> _Written task_
Copy nothing but the lines from the opening of the entries through the line that contains "#Print a map", exactly as written. Drop the pictures.

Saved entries
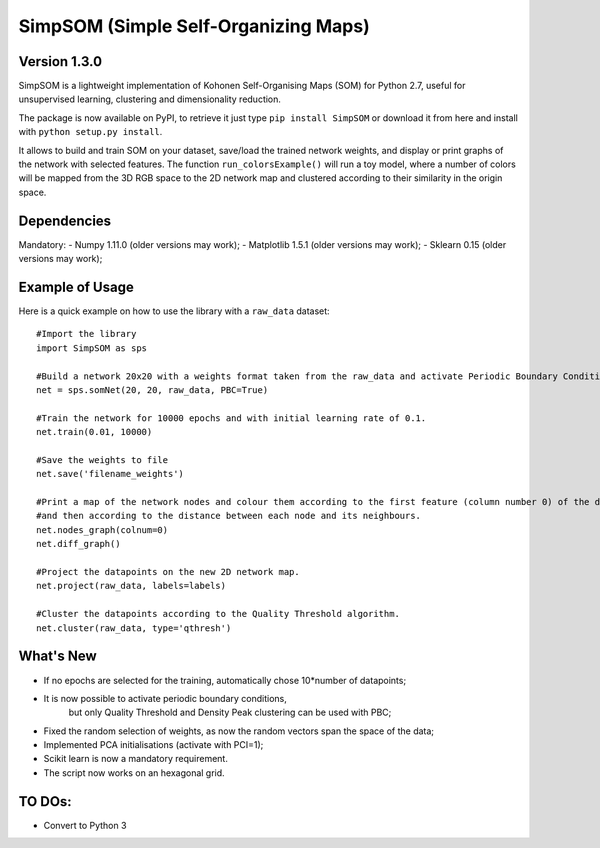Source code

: SimpSOM (Simple Self-Organizing Maps) 
=====================================

Version 1.3.0
------------

SimpSOM is a lightweight implementation of Kohonen Self-Organising Maps (SOM) for Python 2.7, 
useful for unsupervised learning, clustering and dimensionality reduction.

The package is now available on PyPI, to retrieve it just type ``pip install SimpSOM`` or download it from here
and install with ``python setup.py install``.

It allows to build and train SOM on your dataset, save/load the trained network weights, and display or print graphs 
of the network with selected features. 
The function ``run_colorsExample()`` will run a toy model, where a number of colors will be mapped from the 3D
RGB space to the 2D network map and clustered according to their similarity in the origin space.

Dependencies
------------

Mandatory:
- Numpy 1.11.0 (older versions may work);
- Matplotlib 1.5.1 (older versions may work);
- Sklearn 0.15 (older versions may work);

Example of Usage
----------------

Here is a quick example on how to use the library with a ``raw_data`` dataset::

	#Import the library
	import SimpSOM as sps

	#Build a network 20x20 with a weights format taken from the raw_data and activate Periodic Boundary Conditions. 
	net = sps.somNet(20, 20, raw_data, PBC=True)

	#Train the network for 10000 epochs and with initial learning rate of 0.1. 
	net.train(0.01, 10000)

	#Save the weights to file
	net.save('filename_weights')
	
	#Print a map of the network nodes and colour them according to the first feature (column number 0) of the dataset
	#and then according to the distance between each node and its neighbours.
	net.nodes_graph(colnum=0)
	net.diff_graph()
	
	#Project the datapoints on the new 2D network map.
	net.project(raw_data, labels=labels)

	#Cluster the datapoints according to the Quality Threshold algorithm.
	net.cluster(raw_data, type='qthresh')
	
What's New
------------------------

- If no epochs are selected for the training, automatically chose 10*number of datapoints;
- It is now possible to activate periodic boundary conditions, 
	but only Quality Threshold and Density Peak clustering can be used with PBC;
- Fixed the random selection of weights, as now the random vectors span the space of the data;
- Implemented PCA initialisations (activate with PCI=1);
- Scikit learn is now a mandatory requirement.
- The script now works on an hexagonal grid.

TO DOs:
-------

- Convert to Python 3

> _Completed exercise_
Source code

: SimpSOM (Simple Self-Organizing Maps) 
=====================================

Version 1.3.0
------------

SimpSOM is a lightweight implementation of Kohonen Self-Organising Maps (SOM) for Python 2.7, 
useful for unsupervised learning, clustering and dimensionality reduction.

The package is now available on PyPI, to retrieve it just type ``pip install SimpSOM`` or download it from here
and install with ``python setup.py install``.

It allows to build and train SOM on your dataset, save/load the trained network weights, and display or print graphs 
of the network with selected features. 
The function ``run_colorsExample()`` will run a toy model, where a number of colors will be mapped from the 3D
RGB space to the 2D network map and clustered according to their similarity in the origin space.

Dependencies
------------

Mandatory:
- Numpy 1.11.0 (older versions may work);
- Matplotlib 1.5.1 (older versions may work);
- Sklearn 0.15 (older versions may work);

Example of Usage
----------------

Here is a quick example on how to use the library with a ``raw_data`` dataset::

	#Import the library
	import SimpSOM as sps

	#Build a network 20x20 with a weights format taken from the raw_data and activate Periodic Boundary Conditions. 
	net = sps.somNet(20, 20, raw_data, PBC=True)

	#Train the network for 10000 epochs and with initial learning rate of 0.1. 
	net.train(0.01, 10000)

	#Save the weights to file
	net.save('filename_weights')
	
	#Print a map of the network nodes and colour them according to the first feature (column number 0) of the dataset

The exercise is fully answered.